*** Opening Recorded data ***

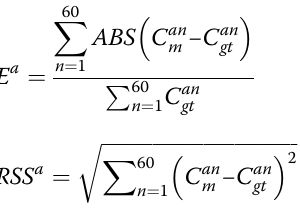
time. In each subgraph, circles without arrows represent ¼ C an , i.e., 100% accurate measure- cases where C an m gt ment. Upward and downward arrows are overcount ( C an m > C an < C an ) and undercount ( C an ) cases, respectively, gt m gt with arrow lengths representing the absolute discrepancy − C an j . By definition, the tip of each computed as j C an m gt arrow is the traffic measurement reading of that sample.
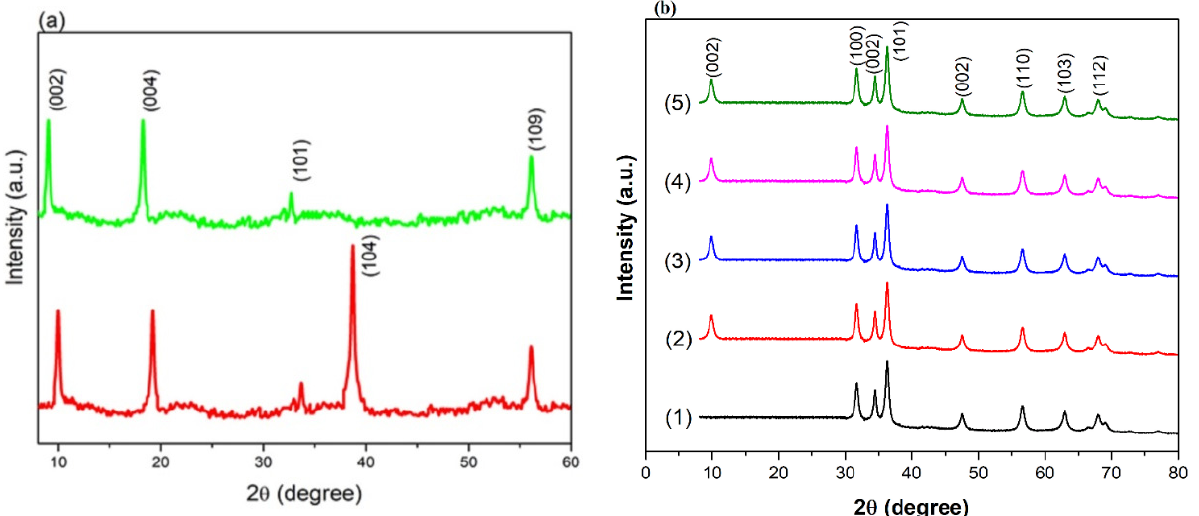
Figure 1. XRD spectra of ( a ) Ti 3 AlC 3 (red) and Ti 3 C 2 (green); ( b ) (1) ZnO, (2) ZnO 0.9 /TiC 0.1 , (3) ZnO 0.8 /TiC 0.2 , (4) ZnO 0.7 /TiC 0.3 and (5) ZnO 0.6 /TiC 0.4 composites.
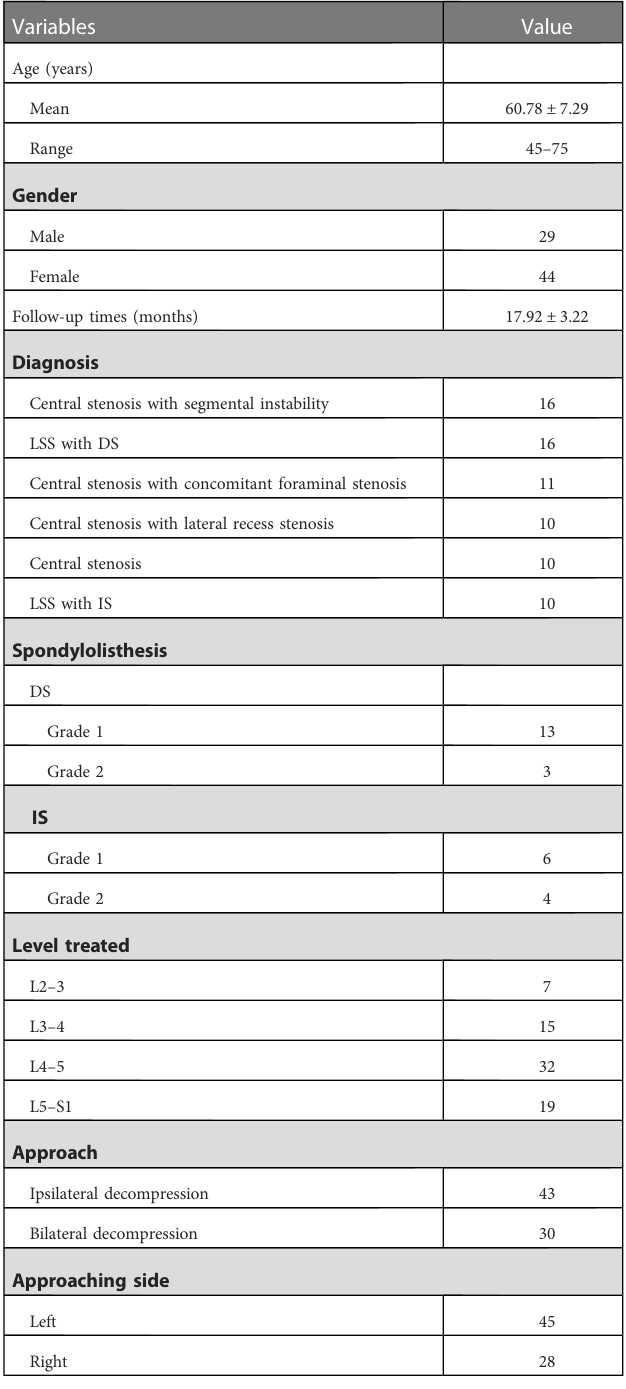
TABLE 2 Results related to UBE-TLIF.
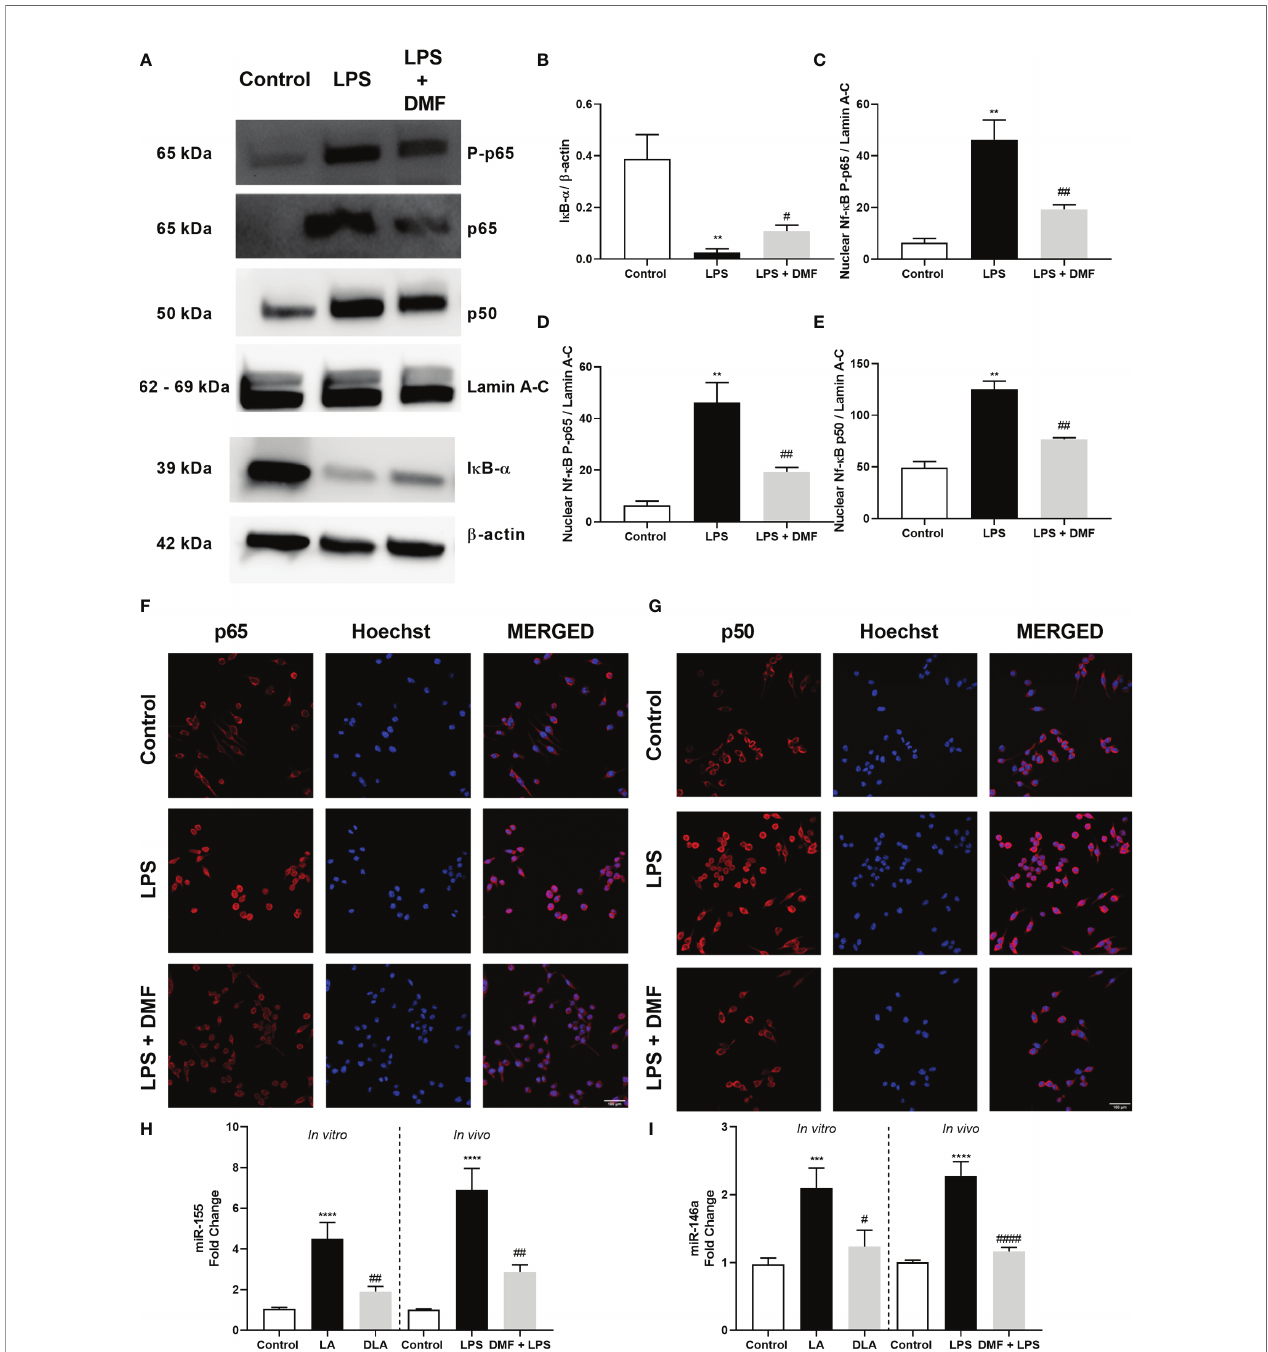
FIGURE 5 | DMF prevented the translocation of NF- k B into the nucleus and altered miR-155 and miR-146a expression. N9 microglia were pretreated with DMF (10 µM) for 1hour, primed with UP-LPS (1000 ng/ml) for 1hour. DMF modulated NF- k B activity by inhibiting the translocation of p-p65, p65, and p50 subunits of NF- k B protein complex into the nucleus (A). The expression level of I k B- a (B), translocation of p-p65 (C) , p65 (D), and p50 (E) subunits of NF- k B were demonstrated with Western blot. Translocation of p65 (F) and p50 (G) subunits of NF- k B was demonstrated by IF staining (Red staining – NF- k B subunits, Blue staining – Hoechst). DMF also downregulated the expression of miR-155 and miR-146a. Expression levels of (H) miR-155 and (I) miR-146 in LPS+ATP treated N9 microglia and LPS challenged mice were measured with RT-qPCR. Data are presented as mean ± S.E.M, n = 5. **p < 0.01, ***p < 0.001, ****p < 0.0001 compared to control and # p < 0.05, ## p < 0.01, ### p<0,001 compared to LPS-primed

*** Closing Recorded data ***

> _Required action_
Output the material above exactly, without pictures.

> _Output_
time. In each subgraph, circles without arrows represent ¼ C an , i.e., 100% accurate measure- cases where C an m gt ment. Upward and downward arrows are overcount ( C an m > C an < C an ) and undercount ( C an ) cases, respectively, gt m gt with arrow lengths representing the absolute discrepancy − C an j . By definition, the tip of each computed as j C an m gt arrow is the traffic measurement reading of that sample.
Figure 1. XRD spectra of ( a ) Ti 3 AlC 3 (red) and Ti 3 C 2 (green); ( b ) (1) ZnO, (2) ZnO 0.9 /TiC 0.1 , (3) ZnO 0.8 /TiC 0.2 , (4) ZnO 0.7 /TiC 0.3 and (5) ZnO 0.6 /TiC 0.4 composites.
TABLE 2 Results related to UBE-TLIF.
FIGURE 5 | DMF prevented the translocation of NF- k B into the nucleus and altered miR-155 and miR-146a expression. N9 microglia were pretreated with DMF (10 µM) for 1hour, primed with UP-LPS (1000 ng/ml) for 1hour. DMF modulated NF- k B activity by inhibiting the translocation of p-p65, p65, and p50 subunits of NF- k B protein complex into the nucleus (A). The expression level of I k B- a (B), translocation of p-p65 (C) , p65 (D), and p50 (E) subunits of NF- k B were demonstrated with Western blot. Translocation of p65 (F) and p50 (G) subunits of NF- k B was demonstrated by IF staining (Red staining – NF- k B subunits, Blue staining – Hoechst). DMF also downregulated the expression of miR-155 and miR-146a. Expression levels of (H) miR-155 and (I) miR-146 in LPS+ATP treated N9 microglia and LPS challenged mice were measured with RT-qPCR. Data are presented as mean ± S.E.M, n = 5. **p < 0.01, ***p < 0.001, ****p < 0.0001 compared to control and # p < 0.05, ## p < 0.01, ### p<0,001 compared to LPS-primed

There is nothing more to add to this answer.